The auto industry should better manage its use of free and open source software (FOSS), according to a recently published study by consultants BearingPoint.
The industry is a big user of open source software, which is relatively inexpensive, easy to customize and doesn't lock a company into one particular vendor. But according to a BearingPoint survey of carmakers, suppliers and automotive software developers, a majority of companies has no structured way to ensure compliance and automated control of FOSS deployments.
Only a third of all automotive companies perform supplier audits and less than 25 pc require a FOSS bill of materials from suppliers, according to the survey. Even fewer companies check for FOSS licence compliance across their software supply chains, BearingPoint found.

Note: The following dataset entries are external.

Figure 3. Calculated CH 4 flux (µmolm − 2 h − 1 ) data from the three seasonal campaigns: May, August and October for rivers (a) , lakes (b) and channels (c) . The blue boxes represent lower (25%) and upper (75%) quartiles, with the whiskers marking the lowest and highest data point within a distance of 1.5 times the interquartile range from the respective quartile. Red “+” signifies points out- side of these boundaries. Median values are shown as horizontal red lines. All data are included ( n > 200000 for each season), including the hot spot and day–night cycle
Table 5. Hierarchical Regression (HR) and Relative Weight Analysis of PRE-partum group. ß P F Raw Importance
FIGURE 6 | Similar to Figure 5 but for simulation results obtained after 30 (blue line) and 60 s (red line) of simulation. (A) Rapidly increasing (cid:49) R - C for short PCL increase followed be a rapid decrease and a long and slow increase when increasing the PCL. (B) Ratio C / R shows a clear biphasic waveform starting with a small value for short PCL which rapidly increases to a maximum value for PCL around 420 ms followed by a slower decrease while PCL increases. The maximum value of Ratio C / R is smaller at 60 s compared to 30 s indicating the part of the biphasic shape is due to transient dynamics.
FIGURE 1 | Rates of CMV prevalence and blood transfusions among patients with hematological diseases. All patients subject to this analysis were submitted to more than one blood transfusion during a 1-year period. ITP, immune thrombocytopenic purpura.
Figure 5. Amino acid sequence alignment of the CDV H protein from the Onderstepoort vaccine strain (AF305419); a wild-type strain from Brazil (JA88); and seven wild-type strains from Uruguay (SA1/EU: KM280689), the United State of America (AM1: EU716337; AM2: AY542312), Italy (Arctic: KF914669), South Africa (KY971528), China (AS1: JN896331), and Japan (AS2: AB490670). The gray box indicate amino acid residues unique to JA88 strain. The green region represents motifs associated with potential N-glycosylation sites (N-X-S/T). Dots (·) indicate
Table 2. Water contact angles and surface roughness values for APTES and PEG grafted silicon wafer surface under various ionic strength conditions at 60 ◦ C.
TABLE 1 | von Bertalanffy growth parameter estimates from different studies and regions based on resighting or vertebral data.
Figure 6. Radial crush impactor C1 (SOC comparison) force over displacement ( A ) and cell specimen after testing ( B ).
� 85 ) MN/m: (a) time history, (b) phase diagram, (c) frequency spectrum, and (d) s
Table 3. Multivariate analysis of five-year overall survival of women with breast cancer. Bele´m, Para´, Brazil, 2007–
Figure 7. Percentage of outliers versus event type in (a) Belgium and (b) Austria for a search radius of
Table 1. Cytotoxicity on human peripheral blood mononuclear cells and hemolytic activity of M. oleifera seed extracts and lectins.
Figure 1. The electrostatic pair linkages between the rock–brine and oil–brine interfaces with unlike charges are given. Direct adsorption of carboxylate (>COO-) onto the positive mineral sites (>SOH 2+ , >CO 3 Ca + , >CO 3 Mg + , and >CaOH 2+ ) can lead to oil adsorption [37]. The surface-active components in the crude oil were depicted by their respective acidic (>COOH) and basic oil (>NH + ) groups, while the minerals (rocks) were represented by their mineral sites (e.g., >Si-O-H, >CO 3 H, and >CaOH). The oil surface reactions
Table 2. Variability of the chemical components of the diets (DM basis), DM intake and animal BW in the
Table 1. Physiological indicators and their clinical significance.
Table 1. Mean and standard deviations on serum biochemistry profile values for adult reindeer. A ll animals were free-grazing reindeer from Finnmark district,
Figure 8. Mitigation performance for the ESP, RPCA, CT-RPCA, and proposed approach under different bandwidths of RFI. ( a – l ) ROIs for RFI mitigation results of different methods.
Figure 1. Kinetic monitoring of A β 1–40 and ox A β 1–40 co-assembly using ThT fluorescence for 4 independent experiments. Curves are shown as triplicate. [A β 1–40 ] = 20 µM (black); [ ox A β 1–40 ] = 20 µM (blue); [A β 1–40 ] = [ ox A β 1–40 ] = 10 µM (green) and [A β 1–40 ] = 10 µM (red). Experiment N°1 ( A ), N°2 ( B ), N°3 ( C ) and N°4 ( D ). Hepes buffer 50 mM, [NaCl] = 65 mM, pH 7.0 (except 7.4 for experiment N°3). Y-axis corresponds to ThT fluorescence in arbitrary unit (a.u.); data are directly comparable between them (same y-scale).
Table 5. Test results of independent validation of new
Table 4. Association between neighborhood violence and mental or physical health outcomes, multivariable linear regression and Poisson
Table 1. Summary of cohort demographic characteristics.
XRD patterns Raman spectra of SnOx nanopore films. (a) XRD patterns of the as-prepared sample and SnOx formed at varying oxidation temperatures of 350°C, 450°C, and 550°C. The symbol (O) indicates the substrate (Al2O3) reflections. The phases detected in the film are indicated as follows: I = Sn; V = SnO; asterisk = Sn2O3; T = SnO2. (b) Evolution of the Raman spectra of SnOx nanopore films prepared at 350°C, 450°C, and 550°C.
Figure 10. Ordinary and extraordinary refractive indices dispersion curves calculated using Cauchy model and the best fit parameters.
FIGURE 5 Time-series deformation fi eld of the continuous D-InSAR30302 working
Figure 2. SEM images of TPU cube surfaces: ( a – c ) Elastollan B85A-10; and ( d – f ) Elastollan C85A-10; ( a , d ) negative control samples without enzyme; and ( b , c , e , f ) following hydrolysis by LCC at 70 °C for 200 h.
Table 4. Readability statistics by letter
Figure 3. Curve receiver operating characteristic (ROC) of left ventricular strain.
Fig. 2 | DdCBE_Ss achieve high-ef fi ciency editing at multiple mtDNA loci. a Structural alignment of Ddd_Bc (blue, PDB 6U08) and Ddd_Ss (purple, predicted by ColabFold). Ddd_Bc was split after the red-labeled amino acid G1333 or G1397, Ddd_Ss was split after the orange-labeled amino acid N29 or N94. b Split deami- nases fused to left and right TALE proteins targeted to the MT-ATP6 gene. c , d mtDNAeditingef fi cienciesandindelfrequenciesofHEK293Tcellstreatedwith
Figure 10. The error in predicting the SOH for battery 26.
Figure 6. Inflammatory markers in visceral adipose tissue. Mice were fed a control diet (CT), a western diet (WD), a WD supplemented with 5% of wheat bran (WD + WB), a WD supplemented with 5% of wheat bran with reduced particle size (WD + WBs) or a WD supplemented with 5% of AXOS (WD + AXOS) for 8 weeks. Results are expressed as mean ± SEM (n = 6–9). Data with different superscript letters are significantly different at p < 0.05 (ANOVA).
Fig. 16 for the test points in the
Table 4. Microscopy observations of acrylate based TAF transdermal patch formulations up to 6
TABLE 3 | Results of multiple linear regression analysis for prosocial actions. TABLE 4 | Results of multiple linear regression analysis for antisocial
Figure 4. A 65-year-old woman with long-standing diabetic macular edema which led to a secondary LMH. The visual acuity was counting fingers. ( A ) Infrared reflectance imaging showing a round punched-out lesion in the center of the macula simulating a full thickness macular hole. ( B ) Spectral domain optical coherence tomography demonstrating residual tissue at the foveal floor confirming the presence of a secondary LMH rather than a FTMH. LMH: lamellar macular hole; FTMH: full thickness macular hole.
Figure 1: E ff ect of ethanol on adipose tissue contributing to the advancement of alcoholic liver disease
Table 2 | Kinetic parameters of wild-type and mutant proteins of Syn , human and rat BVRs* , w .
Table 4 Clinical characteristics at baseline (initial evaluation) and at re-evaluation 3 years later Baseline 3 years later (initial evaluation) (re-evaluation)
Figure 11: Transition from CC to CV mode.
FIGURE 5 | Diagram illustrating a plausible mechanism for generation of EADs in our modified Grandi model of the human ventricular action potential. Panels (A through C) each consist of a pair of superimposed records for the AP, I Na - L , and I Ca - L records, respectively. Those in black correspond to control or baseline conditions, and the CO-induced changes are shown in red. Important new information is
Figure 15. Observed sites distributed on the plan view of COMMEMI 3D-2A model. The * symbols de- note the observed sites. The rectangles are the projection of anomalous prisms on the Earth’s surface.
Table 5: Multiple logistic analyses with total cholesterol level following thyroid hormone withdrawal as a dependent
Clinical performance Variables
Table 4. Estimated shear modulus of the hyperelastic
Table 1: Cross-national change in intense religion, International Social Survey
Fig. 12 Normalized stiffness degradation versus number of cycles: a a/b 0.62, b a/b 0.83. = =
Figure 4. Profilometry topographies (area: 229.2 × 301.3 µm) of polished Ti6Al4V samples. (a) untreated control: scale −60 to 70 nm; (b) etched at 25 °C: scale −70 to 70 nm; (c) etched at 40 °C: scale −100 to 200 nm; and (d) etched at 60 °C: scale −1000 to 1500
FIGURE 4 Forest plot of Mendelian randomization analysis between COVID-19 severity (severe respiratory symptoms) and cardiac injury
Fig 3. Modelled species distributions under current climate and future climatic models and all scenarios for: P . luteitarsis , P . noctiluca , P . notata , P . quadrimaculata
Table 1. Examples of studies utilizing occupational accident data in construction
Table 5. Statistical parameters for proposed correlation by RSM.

Software's growing importance to the car industry underlines the importance of properly managing all systems. The industry "must adopt and embrace policies and processes to manage FOSS with the same rigor and commitment as it did for Lean Manufacturing and ISO-9000 best practices with traditional auto supply chains," said Tim Yeaton, CEO of Black Duck Software, a FOSS service provider and the sponsor of the study.
Today's premium cars run software that frequently has more than 100 million lines of code. Most of this software is used in telematics and infotainment systems. BearingPoint noted that infotainment systems in particular are increasingly developed on open-source platforms such as GENIVI and Google's Android.
GENIVI is an auto industry association that drives the adoption of an open-source infotainment architecture.